Watching soccer is going to get expensive for the millions of fans in the United States.

In the next five years, we are certain to see more volatility in the way soccer is broadcast and delivered to US audiences. As the broadcast and media industry in the United States continues to evolve in order to adjust to new realities in terms of audiences, it’s likely that change will be a common theme for the next several years as well as adding more confusing for consumers as they try to watch their favorite club, league or tournament. Undoubtedly, watching soccer is going to get expensive stateside.

This spring, ESPN Plus will launch with a $4.99/month price point. The service will include all MLS matches not on national television in the US. It is also likely to include USL, EFL Championship, League 1 and League 2 as well as the League Cup. While MLS broadcasts not offered nationally have always been on a pay platform, the other properties mentioned have been generally more accessible with a cable subscription or even simply by having a computer with internet access.

At the start of the new European season in August 2018, Turner Sports is expected to launch a new pay streaming service which will exclusively air close to 80% of matches from UEFA club competitions. When you factor in the costs of already existing services such as FOX Soccer Match Pass and the extra tier of cable that needs to be purchased to gain access to beIN SPORTS, the costs of being a soccer fan are growing rapidly. In addition, as of now, NBC Sports is expected to continue offering Premier League matches not broadcast on one of its networks via its pay NBC Sports Gold package.

As cable subscriptions drop and cord-cutting becomes more of the norm, especially since soccer fans in the US tend to fit the millennial demographic, more and more soccer matches are likely to be offered on internet-based, pay platforms.

Non-Liga MX and “Big Six” Premier League club football remains a niche in terms of the US sports market. But it’s a powerful niche with fans largely so passionate about the leagues and clubs they follow that they are willing to go to great lengths to watch matches and bumper programming legally even, as we have seen at an additional cost.

Looking over the horizon it is entirely possible the low ratings non-US Women’s and Men’s National Team soccer programming gets on FS1 and FS2 will lead to the network dropping Bundesliga coverage outright and eventually after 2022 placing more MLS games on its online platform exclusively. The sale of FOX’s regional sports channels to Disney also limits the need to have broadcasts of soccer programming. For the last several years, Bundesliga and UEFA Champions League reruns have often been used to fill dead air on these networks.

WHAT TO WORK ON:
1. According to the piece on US soccer broadcasting, what monthly price will ESPN Plus launch at?
2. Turn the paragraph beginning "At the start of the new European season" in the piece on US soccer broadcasting into a short bulleted list that keeps its main facts.
3. Extend the piece on US soccer broadcasting by picking up after its final sentence.

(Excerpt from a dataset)
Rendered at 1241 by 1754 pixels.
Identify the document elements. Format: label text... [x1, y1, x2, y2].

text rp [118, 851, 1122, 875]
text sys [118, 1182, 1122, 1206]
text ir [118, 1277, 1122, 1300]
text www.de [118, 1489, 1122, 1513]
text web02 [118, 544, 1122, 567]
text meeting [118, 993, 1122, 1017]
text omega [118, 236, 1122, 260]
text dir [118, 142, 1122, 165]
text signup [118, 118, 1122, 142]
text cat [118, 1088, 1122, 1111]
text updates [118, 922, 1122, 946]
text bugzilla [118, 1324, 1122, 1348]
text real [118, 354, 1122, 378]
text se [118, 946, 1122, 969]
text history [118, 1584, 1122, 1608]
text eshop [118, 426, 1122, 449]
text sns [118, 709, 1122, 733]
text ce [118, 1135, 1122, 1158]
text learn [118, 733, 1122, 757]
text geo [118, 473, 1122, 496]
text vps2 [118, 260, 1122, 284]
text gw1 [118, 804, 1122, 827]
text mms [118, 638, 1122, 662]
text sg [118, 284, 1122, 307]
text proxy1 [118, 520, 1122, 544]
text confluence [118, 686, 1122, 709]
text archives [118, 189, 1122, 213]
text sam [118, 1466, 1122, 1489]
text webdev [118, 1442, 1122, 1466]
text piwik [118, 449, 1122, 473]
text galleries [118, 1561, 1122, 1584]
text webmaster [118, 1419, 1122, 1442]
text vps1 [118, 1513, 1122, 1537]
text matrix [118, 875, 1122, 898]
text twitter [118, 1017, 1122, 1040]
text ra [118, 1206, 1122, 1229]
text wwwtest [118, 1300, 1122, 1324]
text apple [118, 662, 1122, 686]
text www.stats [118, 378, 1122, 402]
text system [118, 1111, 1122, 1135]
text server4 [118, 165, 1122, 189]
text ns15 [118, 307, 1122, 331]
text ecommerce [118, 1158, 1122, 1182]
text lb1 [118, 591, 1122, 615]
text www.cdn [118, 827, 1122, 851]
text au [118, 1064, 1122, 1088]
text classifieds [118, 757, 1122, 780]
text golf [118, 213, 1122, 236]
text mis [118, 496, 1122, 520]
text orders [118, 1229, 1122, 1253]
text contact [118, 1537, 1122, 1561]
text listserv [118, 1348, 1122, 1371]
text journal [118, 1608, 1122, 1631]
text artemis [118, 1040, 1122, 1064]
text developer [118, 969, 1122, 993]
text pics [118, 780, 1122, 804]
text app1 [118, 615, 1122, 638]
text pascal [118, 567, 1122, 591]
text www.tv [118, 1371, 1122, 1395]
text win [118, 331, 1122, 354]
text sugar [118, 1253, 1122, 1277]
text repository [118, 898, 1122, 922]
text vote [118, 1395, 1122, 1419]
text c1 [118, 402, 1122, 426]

RESPONSES:
1. $4.99 per month.

2.
- Turner Sports is expected to launch a new pay streaming service in August 2018, at the start of the new European season.
- That service will exclusively air close to 80% of UEFA club competition matches.
- FOX Soccer Match Pass already costs fans extra, and beIN SPORTS requires buying an extra cable tier, so the costs of being a soccer fan are growing rapidly.
- NBC Sports is expected to keep offering Premier League matches not shown on its networks through its pay NBC Sports Gold package.

3.
ESPN might very well drop out of the soccer business entirely on television outside of UEFA internationals and US games if they are not forced to show MLS matches to secure US rights. The resignation of John Skipper as ESPN’s President has been underplayed by soccer aficionados, but could have a devastating impact on the presence of the sport on America’s flagship sports network. Skipper dragged ESPN’s programming into the modern era by emphasizing soccer content, but in the post-Skipper era which is coinciding with the launch of ESPN Plus, the nightly ESPN FC news program might be the only regular soccer-centric content on the network in 2023.

NBC Sports should retain rights to the Premier League after the expiry of the current rights deal in May 2022, but chances of the league securing a higher fee for the US market than the current 6 year/$1bn package is unlikely. As ratings have only slightly improved for the Premier League since NBC signed its latest deal, the expectation for fans should be that the network continues to try and recoup portions of the inflated fee it paid for the product through its NBC Sports Gold product. However, given the sloppy rollout and PR troubles it cost NBC in year one of Premier League Pass, the cost of this service is likely to remain a flat $50 a season or somewhere in the neighborhood of that price point.

As for beIN SPORTS, either the network will have to try and increase its cable package distribution and online product or might simply exit the US market when the current rights deals expire. Parent company Al Jazeera abandoned its US news network two years ago and has found much more success with the BeIN brand in other markets. Turner Sports could pick up the rights to La Liga and make it a largely digital product, which would compliment its aforementioned soon-to-be-launched program.

Will Univision make a play for more European leagues to fill programming on Univision Deportes? It already has the UEFA Champions League and Europa League for 2018/19 onwards. Potentially, with complete control now of Liga MX US rights, the network will be able to pick and choose where to continue to empire build.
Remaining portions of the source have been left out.